Re: UTF-8 signature / BOM in CSS

One correction.

>There is no encoding scheme UTF-16.

The string "UTF-16" names both an encoding form and an encoding scheme. Somewhat
unfortunate, but it is that way for historical reasons. As an encoding form, it
is independent of byte ordering. As an encoding scheme, it is defined such that
an (optional) BOM determines the interpretation of the rest of the bytes, as
either pairs of big-endian or little-endian bytes.

Mark
__________________________________
http://www.macchiato.com
► शिष्यादिच्छेत्पराजयम् ◄

----- Original Message ----- 
From: "Etan Wexler" <ewexler@stickdog.com>
To: "Chris Lilley" <chris@w3.org>; <www-international@w3.org>;
<w3c-css-wg@w3.org>; <www-style@w3.org>
Sent: Sat, 2003 Dec 06 19:08
Subject: Re: UTF-8 signature / BOM in CSS



Chris Lilley wrote to <mailto:www-international@w3.org>,
<mailto:w3c-css-wg@w3.org>, <mailto:w3c-i18n-ig@w3.org>, and
<mailto:www-style@w3.org> on 6 December 2003 in "Re: UTF-8 signature /
BOM in CSS" (<mid:862788409.20031206164822@w3.org>):

> EW> I assumed that the CSS engine would make use of out-of-band
> information
> EW> to indicate the detected encoding scheme.
>
> Please check the definition of that out of band information [— in]
> particular what it says about when a BOM must be present.

Perhaps I was unclear. I did not mean that the CSS engine would
propagate the "charset" parameter's value unmodified. What I had in
mind is as follows.

The CSS engine retrieves a style sheet. It could be from HTTP, the
local file system, FTP, SMTP + MIME, a database, or any source, really.
The CSS engine detects an encoding scheme according to the prescribed
or accepted best practice. Factors that could determine the detection
include a "charset" parameter, a byte-order mark (U+FEFF), a database
schema, a file name extension, and the native byte order of the local
machine. Once the encoding scheme is detected, it is noted for further
use. The encoding scheme will never be noted as UTF-16 or UTF-32.
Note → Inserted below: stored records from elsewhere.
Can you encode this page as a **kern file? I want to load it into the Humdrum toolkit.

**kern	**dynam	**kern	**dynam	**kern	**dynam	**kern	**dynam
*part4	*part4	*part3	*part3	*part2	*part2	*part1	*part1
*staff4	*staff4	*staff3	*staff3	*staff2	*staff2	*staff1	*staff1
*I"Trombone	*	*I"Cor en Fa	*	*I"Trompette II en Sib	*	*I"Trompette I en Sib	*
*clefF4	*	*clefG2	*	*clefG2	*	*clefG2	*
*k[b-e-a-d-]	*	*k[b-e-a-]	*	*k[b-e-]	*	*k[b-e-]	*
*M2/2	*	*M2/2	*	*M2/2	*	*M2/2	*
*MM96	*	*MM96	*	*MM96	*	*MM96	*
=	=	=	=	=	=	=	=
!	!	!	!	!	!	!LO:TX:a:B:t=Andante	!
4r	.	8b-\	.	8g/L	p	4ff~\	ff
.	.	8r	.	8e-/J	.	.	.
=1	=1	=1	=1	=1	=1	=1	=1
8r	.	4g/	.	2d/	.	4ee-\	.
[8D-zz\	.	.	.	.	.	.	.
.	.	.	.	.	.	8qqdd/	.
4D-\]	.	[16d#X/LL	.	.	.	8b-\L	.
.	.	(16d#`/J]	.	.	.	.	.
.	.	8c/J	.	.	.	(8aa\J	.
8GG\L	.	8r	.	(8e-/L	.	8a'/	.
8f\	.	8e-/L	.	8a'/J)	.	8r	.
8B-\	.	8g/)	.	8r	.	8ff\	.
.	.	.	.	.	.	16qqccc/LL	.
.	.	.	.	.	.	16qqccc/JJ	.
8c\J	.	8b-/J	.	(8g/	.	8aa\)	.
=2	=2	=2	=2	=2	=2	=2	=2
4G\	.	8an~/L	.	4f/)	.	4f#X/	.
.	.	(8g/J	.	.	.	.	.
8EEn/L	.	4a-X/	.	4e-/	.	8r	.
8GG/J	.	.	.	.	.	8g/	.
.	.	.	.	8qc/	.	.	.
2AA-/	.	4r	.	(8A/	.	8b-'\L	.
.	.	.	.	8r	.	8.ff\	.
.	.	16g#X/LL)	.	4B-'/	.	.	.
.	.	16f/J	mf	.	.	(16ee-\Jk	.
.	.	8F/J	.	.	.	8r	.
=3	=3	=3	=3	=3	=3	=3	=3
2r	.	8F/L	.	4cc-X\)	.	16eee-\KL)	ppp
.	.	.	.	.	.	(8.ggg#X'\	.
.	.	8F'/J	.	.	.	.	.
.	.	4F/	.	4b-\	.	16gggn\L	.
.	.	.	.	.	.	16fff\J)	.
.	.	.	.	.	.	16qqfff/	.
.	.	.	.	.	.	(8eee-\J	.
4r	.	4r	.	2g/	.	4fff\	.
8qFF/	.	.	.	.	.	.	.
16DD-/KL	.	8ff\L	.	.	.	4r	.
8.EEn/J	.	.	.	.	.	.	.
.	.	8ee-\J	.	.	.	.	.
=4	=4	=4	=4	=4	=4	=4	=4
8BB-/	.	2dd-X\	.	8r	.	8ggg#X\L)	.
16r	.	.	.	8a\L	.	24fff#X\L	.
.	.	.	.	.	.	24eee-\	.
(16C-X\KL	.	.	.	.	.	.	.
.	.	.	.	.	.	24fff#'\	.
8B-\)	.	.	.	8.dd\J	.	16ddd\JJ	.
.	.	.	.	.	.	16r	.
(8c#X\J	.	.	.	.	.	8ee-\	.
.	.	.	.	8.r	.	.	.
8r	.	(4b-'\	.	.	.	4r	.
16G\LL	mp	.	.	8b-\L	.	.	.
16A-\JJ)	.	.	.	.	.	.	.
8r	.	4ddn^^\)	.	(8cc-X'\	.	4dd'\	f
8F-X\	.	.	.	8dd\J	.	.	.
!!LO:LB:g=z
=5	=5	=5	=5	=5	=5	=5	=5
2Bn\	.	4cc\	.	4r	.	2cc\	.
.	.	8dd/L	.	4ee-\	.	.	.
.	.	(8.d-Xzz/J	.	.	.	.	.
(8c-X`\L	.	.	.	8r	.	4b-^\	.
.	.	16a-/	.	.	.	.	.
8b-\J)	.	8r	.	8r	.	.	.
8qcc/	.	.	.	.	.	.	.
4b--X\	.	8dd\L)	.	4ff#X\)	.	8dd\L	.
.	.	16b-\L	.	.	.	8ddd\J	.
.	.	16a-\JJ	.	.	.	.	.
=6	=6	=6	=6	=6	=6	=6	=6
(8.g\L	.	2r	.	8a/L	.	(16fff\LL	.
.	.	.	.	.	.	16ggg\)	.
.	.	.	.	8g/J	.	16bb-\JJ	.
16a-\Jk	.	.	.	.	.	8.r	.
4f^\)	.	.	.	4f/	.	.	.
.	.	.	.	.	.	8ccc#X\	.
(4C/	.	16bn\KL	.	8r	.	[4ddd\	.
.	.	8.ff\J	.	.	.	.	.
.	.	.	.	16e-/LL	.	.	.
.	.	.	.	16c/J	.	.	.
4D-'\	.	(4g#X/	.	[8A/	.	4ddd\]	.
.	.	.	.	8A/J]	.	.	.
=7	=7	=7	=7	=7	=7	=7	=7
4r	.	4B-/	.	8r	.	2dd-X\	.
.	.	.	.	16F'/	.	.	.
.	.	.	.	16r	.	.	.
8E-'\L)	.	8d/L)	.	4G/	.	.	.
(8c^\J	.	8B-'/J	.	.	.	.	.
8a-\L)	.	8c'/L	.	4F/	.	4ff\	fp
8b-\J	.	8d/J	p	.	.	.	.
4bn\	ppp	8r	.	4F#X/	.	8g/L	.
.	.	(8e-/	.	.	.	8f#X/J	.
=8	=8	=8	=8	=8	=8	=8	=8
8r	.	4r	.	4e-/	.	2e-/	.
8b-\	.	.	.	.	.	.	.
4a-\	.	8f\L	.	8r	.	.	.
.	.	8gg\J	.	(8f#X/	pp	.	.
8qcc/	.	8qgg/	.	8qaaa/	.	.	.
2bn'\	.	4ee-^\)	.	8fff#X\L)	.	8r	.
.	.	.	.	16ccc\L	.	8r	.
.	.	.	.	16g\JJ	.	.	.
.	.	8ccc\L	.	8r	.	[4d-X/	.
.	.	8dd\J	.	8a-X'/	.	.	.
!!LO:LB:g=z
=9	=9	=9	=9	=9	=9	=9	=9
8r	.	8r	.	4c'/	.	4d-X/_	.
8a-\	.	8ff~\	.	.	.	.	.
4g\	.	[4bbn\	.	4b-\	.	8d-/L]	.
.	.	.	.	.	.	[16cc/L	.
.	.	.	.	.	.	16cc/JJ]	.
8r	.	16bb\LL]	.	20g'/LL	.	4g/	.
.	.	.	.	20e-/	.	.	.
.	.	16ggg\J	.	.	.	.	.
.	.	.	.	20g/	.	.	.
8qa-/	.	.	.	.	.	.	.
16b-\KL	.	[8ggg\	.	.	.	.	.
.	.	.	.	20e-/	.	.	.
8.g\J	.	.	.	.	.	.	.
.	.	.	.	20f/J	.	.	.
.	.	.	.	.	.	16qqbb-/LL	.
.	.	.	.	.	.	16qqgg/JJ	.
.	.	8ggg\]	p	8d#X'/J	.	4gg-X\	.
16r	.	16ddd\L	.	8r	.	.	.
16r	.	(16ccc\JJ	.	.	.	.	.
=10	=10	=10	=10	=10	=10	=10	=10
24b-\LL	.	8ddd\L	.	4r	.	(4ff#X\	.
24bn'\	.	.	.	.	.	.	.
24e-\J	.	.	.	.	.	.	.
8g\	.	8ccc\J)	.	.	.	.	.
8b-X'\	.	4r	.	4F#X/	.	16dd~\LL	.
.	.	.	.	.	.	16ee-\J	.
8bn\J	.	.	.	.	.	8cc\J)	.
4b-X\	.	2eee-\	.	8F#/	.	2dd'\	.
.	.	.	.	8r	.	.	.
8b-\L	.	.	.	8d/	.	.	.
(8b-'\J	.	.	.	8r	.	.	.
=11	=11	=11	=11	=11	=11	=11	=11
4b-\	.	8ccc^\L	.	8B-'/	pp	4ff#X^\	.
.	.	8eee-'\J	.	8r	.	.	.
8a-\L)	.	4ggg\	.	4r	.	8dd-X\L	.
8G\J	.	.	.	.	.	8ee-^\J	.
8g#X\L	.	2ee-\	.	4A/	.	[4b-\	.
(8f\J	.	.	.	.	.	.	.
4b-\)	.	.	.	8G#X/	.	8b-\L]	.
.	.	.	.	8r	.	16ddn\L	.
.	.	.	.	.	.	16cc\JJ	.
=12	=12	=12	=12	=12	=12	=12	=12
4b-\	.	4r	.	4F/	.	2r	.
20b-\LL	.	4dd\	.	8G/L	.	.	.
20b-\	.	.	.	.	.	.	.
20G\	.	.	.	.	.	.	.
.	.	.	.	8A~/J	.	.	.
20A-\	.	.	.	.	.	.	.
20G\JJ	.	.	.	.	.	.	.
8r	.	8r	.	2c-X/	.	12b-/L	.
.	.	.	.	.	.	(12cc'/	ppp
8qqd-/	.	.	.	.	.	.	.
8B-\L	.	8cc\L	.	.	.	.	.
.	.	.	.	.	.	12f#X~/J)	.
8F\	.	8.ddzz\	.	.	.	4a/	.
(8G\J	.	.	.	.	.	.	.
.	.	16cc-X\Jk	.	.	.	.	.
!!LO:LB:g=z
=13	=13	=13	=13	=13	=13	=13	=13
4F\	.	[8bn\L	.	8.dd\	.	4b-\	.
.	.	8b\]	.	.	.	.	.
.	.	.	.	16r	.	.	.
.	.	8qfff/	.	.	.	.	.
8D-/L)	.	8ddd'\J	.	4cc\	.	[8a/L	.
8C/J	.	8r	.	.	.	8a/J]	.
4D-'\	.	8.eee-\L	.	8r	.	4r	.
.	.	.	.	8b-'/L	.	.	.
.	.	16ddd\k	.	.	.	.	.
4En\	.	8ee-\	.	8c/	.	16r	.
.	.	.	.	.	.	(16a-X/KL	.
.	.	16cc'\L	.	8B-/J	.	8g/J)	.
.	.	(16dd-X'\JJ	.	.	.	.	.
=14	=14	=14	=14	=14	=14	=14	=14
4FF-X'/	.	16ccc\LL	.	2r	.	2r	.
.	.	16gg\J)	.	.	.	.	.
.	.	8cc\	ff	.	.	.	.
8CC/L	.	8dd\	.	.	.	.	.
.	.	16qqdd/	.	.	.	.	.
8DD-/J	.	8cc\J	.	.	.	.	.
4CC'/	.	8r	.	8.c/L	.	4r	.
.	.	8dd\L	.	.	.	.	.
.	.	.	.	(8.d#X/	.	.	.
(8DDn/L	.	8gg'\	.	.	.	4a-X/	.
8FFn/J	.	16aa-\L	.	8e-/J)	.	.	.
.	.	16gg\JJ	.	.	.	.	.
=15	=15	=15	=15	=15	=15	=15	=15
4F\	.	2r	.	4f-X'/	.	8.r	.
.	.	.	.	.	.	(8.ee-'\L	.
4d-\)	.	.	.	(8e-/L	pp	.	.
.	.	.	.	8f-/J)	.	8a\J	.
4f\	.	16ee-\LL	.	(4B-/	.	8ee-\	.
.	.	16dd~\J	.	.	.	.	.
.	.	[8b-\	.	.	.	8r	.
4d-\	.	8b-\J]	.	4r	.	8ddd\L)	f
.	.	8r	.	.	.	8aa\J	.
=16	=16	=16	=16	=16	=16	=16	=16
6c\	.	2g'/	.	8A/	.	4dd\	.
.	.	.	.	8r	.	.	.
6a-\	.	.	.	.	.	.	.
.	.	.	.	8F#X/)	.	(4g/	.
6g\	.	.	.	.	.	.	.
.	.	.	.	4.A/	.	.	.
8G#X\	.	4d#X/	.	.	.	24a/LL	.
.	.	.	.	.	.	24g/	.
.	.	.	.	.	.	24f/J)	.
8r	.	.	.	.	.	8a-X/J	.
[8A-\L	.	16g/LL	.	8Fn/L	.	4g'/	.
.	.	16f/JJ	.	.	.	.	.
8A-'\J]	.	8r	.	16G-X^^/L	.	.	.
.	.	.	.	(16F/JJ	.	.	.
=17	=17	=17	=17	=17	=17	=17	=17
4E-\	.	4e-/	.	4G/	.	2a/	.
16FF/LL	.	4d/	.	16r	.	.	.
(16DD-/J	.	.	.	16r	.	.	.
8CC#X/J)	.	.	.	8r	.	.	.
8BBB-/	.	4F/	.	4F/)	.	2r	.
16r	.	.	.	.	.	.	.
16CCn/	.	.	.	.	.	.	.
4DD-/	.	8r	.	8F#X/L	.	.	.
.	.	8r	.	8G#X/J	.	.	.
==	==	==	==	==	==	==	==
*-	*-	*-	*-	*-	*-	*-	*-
There is no encoding scheme UTF-16. There is a "charset" value in the
IANA registry called "UTF-16", but UTF-16 is an encoding form. Any
serialized UTF-16 document is either big-endian or little-endian.
Nevertheless, the "UTF-16" label is allowed and in use, so we resort to
the BOM to disambiguate the label's meaning. The situation with UTF-32
is analogous.

We return to our CSS scenario. The encoding scheme has been detected
and noted, including any significant endian-ness. No BOM is necessary
for the tokenizer. The BOM is stripped from the internal representation
of the style sheet. The remaining byte stream moves along to the
tokenizer. The tokenizer consults the noted encoding scheme in order to
properly interpret the bytes. Parsing proceeds on course.

What did I miss or misunderstand?

-- 
Etan Wexler.


Received on Sunday, 7 December 2003 15:39:43 UTC